Linus Straßer fährt in Kitzbühel auf sein erstes Podest seit März 2024. Dank eines spektakulären zweiten Durchgangs wird er sich auch optisch verändern.
Skirennläufer Linus Straßer hat beim Slalom in Kitzbühel den dritten Platz belegt. Der 33-Jährige arbeitete sich mit einem furiosen zweiten Lauf von Rang zehn nach vorn und feierte seine Fahrt lautstark. Nur der Österreicher Manuel Feller und Weltmeister Loïc Meillard aus der Schweiz waren schneller als der Münchner.
Für Straßer bedeutet das Ergebnis eine Erlösung. Seit seinem achten Platz im ersten Slalom des Winters in Gurgl war er nicht mehr unter die ersten zehn gefahren. Bei der Siegerehrung auf dem Ganslern war seine Erleichterung deutlich zu sehen.
Der WM-Dritte hatte sich bereits nach dem ersten Lauf zufrieden gezeigt. „Es ist noch Luft, aber letztlich ist es eine gute Ausgangsposition. Unten hatte ich ein paar richtig gute Passagen, aber im zweiten kann ich noch ein bisschen was drauflegen“, sagte Straßer. Der Rückstand von 0,59 Sekunden auf einen Podestplatz erschien ihm nicht aussichtslos.
Im zweiten Durchgang setzte er seine Ankündigung um und fuhr zunächst an die Spitze. Am Ende fehlten ihm 0,53 Sekunden auf Sieger Feller.
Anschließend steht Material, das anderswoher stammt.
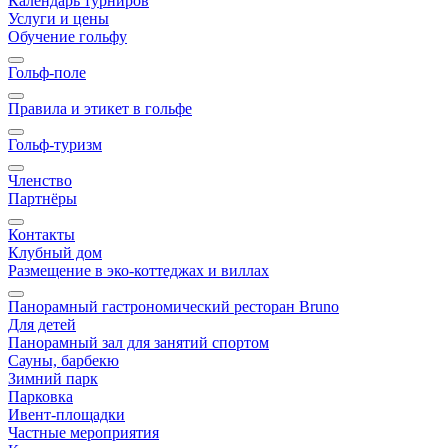
Календарь турниров
Услуги и цены
Обучение гольфу
Гольф-поле
Правила и этикет в гольфе
Гольф-туризм
Членство
Партнёры
Контакты
Клубный дом
Размещение в эко-коттеджах и виллах
Панорамный гастрономический ресторан Bruno
Для детей
Панорамный зал для занятий спортом
Сауны, барбекю
Зимний парк
Парковка
Ивент-площадки
Частные мероприятия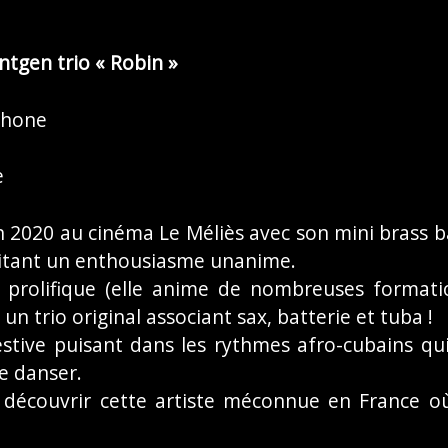
tgen trio « Robin »
phone
e
 en 2020 au cinéma Le Méliès avec son mini bras
citant un enthousiasme unanime.
e prolifique (elle anime de nombreuses formati
 un trio original associant sax, batterie et tuba !
stive puisant dans les rythmes afro-cubains qui
e danser.
découvrir cette artiste méconnue en France où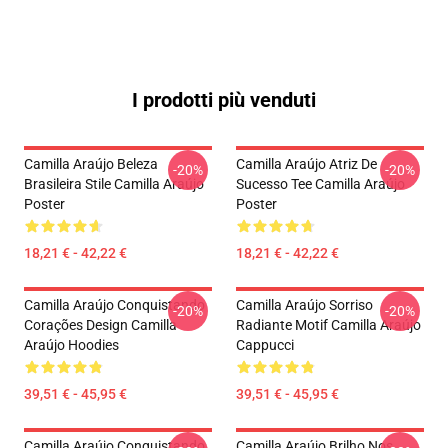
I prodotti più venduti
Camilla Araújo Beleza
Camilla Araújo Atriz De
-20%
-20%
Brasileira Stile Camilla Araújo
Sucesso Tee Camilla Araújo
Poster
Poster
18,21 € - 42,22 €
18,21 € - 42,22 €
Camilla Araújo Conquistando
Camilla Araújo Sorriso
-20%
-20%
Corações Design Camilla
Radiante Motif Camilla Araújo
Araújo Hoodies
Cappucci
39,51 € - 45,95 €
39,51 € - 45,95 €
Camilla Araújo Conquistando
Camilla Araújo Brilho Nos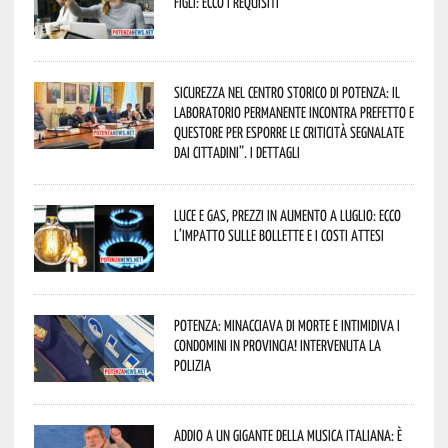
figli: ecco i requisiti
Sicurezza nel Centro Storico di Potenza: il
Laboratorio Permanente incontra Prefetto e
Questore per esporre le criticità segnalate
dai cittadini”. I dettagli
Luce e gas, prezzi in aumento a luglio: ecco
l’impatto sulle bollette e i costi attesi
Potenza: minacciava di morte e intimidiva i
condomini in provincia! Intervenuta la
Polizia
Addio a un gigante della musica italiana: è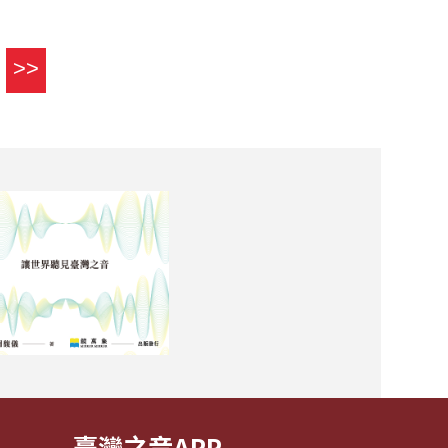
>>
臺灣之音APP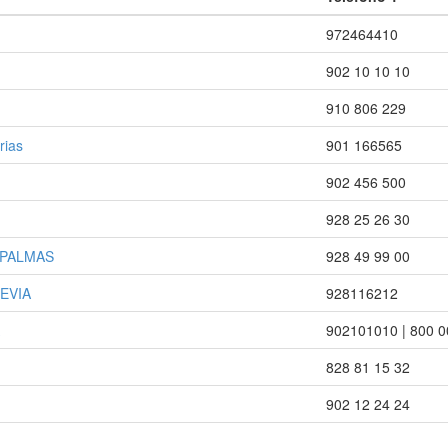
972464410
902 10 10 10
910 806 229
rias
901 166565
902 456 500
928 25 26 30
 PALMAS
928 49 99 00
REVIA
928116212
902101010 | 800 0
828 81 15 32
902 12 24 24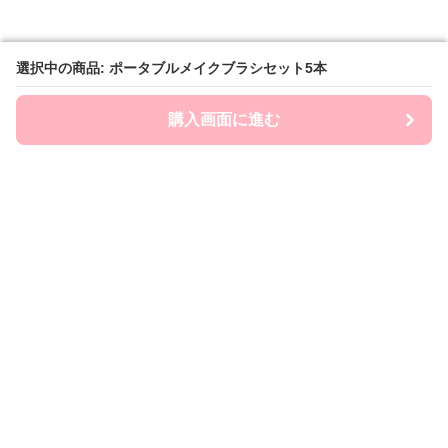
選択中の商品: ポータブルメイクブラシセット5本
選択中の商品: ポータブルメイクブラシセット5本
購入画面に進む
購入画面に進む
Brashin
について
会社概要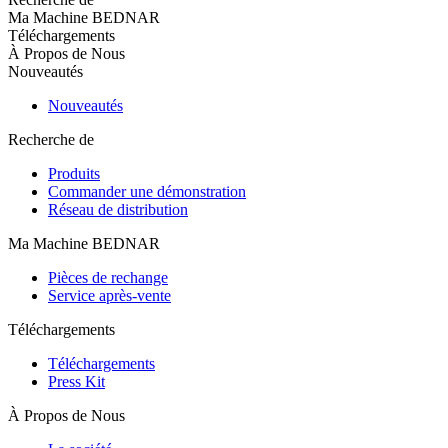
Ma Machine BEDNAR
Téléchargements
À Propos de Nous
Nouveautés
Nouveautés
Recherche de
Produits
Commander une démonstration
Réseau de distribution
Ma Machine BEDNAR
Pièces de rechange
Service après-vente
Téléchargements
Téléchargements
Press Kit
À Propos de Nous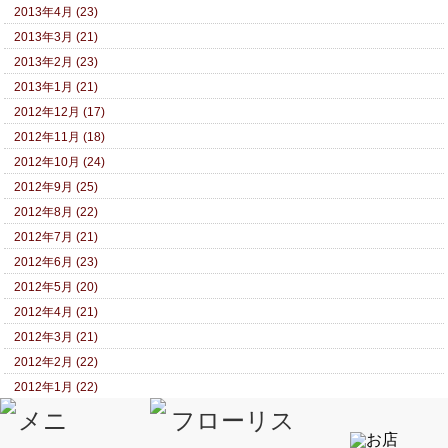
2013年4月 (23)
2013年3月 (21)
2013年2月 (23)
2013年1月 (21)
2012年12月 (17)
2012年11月 (18)
2012年10月 (24)
2012年9月 (25)
2012年8月 (22)
2012年7月 (21)
2012年6月 (23)
2012年5月 (20)
2012年4月 (21)
2012年3月 (21)
2012年2月 (22)
2012年1月 (22)
2011年12月 (17)
2011年11月 (17)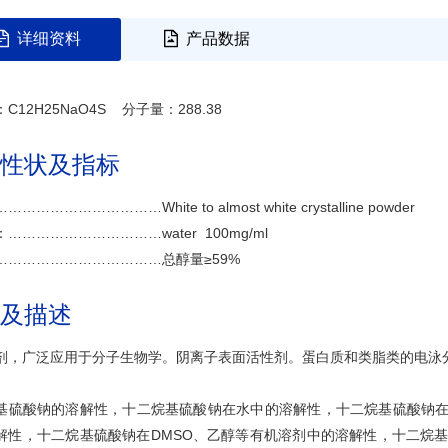
详细资料
产品数据
C12H25NaO4S 分子量：288.38
性状及指标
…………………………White to almost white crystalline powder
……………………………water 100mg/ml
………………………………总醇量≥59%
及描述
剂，广泛应用于分子生物学。阴离子表面活性剂。蛋白质和类脂类的电泳
基硫酸钠的溶解性，十二烷基硫酸钠在水中的溶解性，十二烷基硫酸钠在
解性，十二烷基硫酸钠在DMSO、乙醇等有机溶剂中的溶解性，十二烷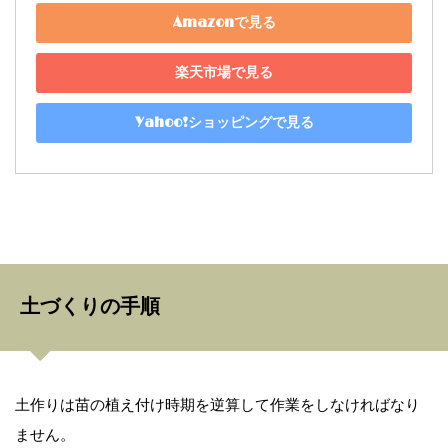
Amazonで見る
楽天市場で見る
Yahoo!ショッピングで見る
土づくりの手順
土作りは苗の植え付け時期を逆算して作業をしなければなり
ません。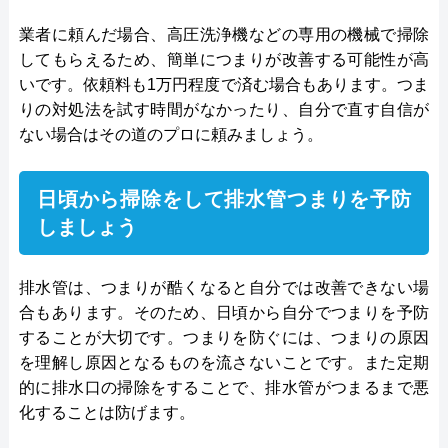
業者に頼んだ場合、高圧洗浄機などの専用の機械で掃除
してもらえるため、簡単につまりが改善する可能性が高
いです。依頼料も1万円程度で済む場合もあります。つま
りの対処法を試す時間がなかったり、自分で直す自信が
ない場合はその道のプロに頼みましょう。
日頃から掃除をして排水管つまりを予防
しましょう
排水管は、つまりが酷くなると自分では改善できない場
合もあります。そのため、日頃から自分でつまりを予防
することが大切です。つまりを防ぐには、つまりの原因
を理解し原因となるものを流さないことです。また定期
的に排水口の掃除をすることで、排水管がつまるまで悪
化することは防げます。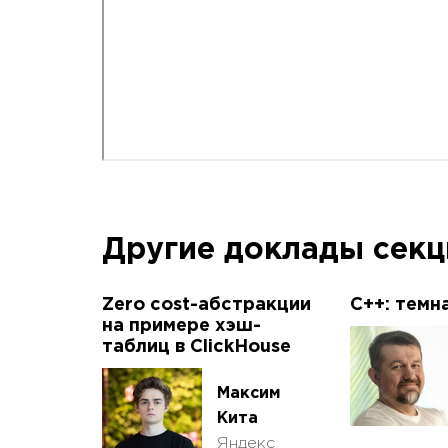
Другие доклады сек
Zero cost-абстракции
C++: темн
на примере хэш-
таблиц в ClickHouse
Максим
Кита
Яндекс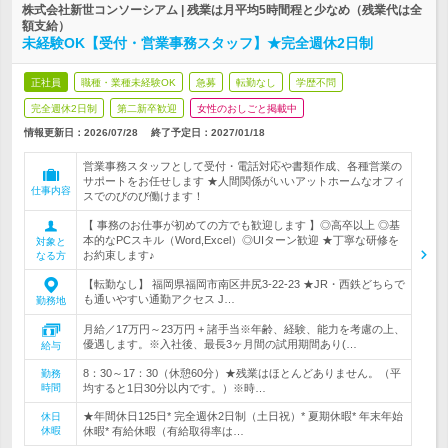
株式会社新世コンソーシアム | 残業は月平均5時間程と少なめ（残業代は全
額支給）
未経験OK【受付・営業事務スタッフ】★完全週休2日制
正社員
職種・業種未経験OK
急募
転勤なし
学歴不問
完全週休2日制
第二新卒歓迎
女性のおしごと掲載中
情報更新日：2026/07/28
終了予定日：
2027/01/18
営業事務スタッフとして受付・電話対応や書類作成、各種営業の
サポートをお任せします ★人間関係がいいアットホームなオフィ
仕事内容
スでのびのび働けます！
【 事務のお仕事が初めての方でも歓迎します 】◎高卒以上 ◎基
本的なPCスキル（Word,Excel）◎UIターン歓迎 ★丁寧な研修を
対象と
お約束します♪
なる方
【転勤なし】 福岡県福岡市南区井尻3-22-23 ★JR・西鉄どちらで
も通いやすい通勤アクセス J…
勤務地
月給／17万円～23万円 + 諸手当※年齢、経験、能力を考慮の上、
優遇します。※入社後、最長3ヶ月間の試用期間あり(…
給与
8：30～17：30（休憩60分）★残業はほとんどありません。（平
勤務
時間
均すると1日30分以内です。）※時…
★年間休日125日* 完全週休2日制（土日祝）* 夏期休暇* 年末年始
休日
休暇
休暇* 有給休暇（有給取得率は…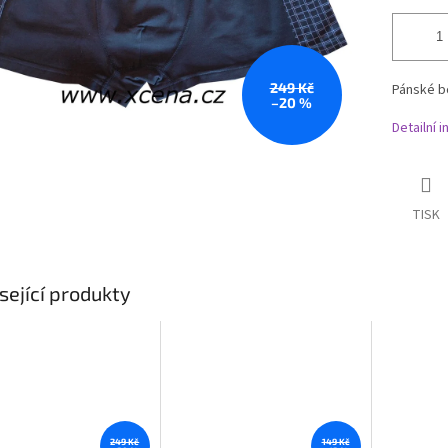
249 Kč
Pánské b
–20 %
Detailní 
TISK
sející produkty
249 Kč
149 Kč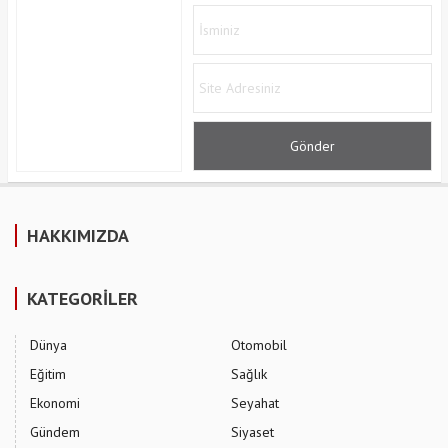
HAKKIMIZDA
KATEGORİLER
Dünya
Otomobil
Eğitim
Sağlık
Ekonomi
Seyahat
Gündem
Siyaset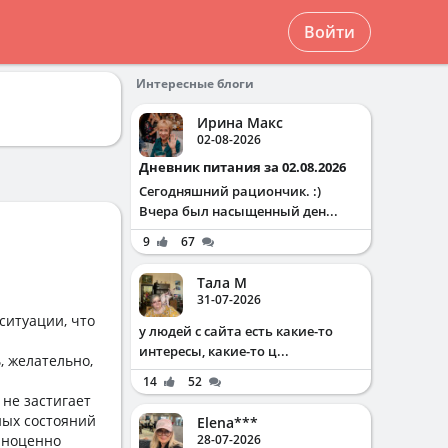
Войти
Интересные блоги
Ирина Макс
02-08-2026
Дневник питания за 02.08.2026
Сегодняшний рациончик. :)
Вчера был насыщенный ден...
9
67
Тала М
31-07-2026
ситуации, что
у людей с сайта есть какие-то
интересы, какие-то ц...
, желательно,
14
52
 не застигает
ных состояний
Elena***
олноценно
28-07-2026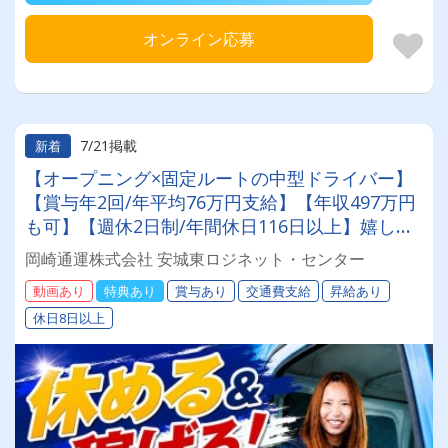
オンライン応募
7/21掲載
新着
【オープニング×固定ルートの中型ドライバー】
【賞与年2回/年平均76万円支給】【年収497万円
も可】【週休2日制/年間休日116日以上】嬉しい
【入社祝い金10万円有】【固定ルート配送/近距
岡崎通運株式会社 安城東ロジネット・センター
離メイン】【髪色自由・ネイル自由】【新規事業
動画あり
特典あり
賞与あり
交通費支給
昇給あり
オープニングメンバー】など他にもメリット沢
休日8日以上
山！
Meillard lag 0,35 Sekunden vor ihm.
„Am Schluss ist es die Kirsche obendrauf. Aber der Weg dorthin, die Zweifel zu überwinden, eine Lösung zu finden, daran zu wachsen: Das ist es, was Spaß macht“, sagte Straßer in der ARD. „Das Timing“ für seine Rückkehr aufs Stockerl, fügte er hinzu, hätte vor den Winterspielen „schlechter sein können“. Nach Italien geht es nun auch im neuen Look, der Bart kommt endlich ab. „Ich habe mir selbst zum Ziel gesetzt: Ich rasiere mich erst, wenn ich auf dem verdammten Podium stehe“, sagte Straßer sichtlich gelöst.
Für den Kitzbühel-Sieger von 2024 war das Rennen die vorletzte Chance, vor den Olympischen Spielen in Italien Schwung aufzunehmen und Vertrauen in seinen neuen Hersteller zu gewinnen, den er vor diesem Winter gewechselt hatte. Vor der Abreise nach Bormio steht noch der Slalom in Schladming an – auch dort hat der Münchner bereits gewonnen, ebenfalls 2024.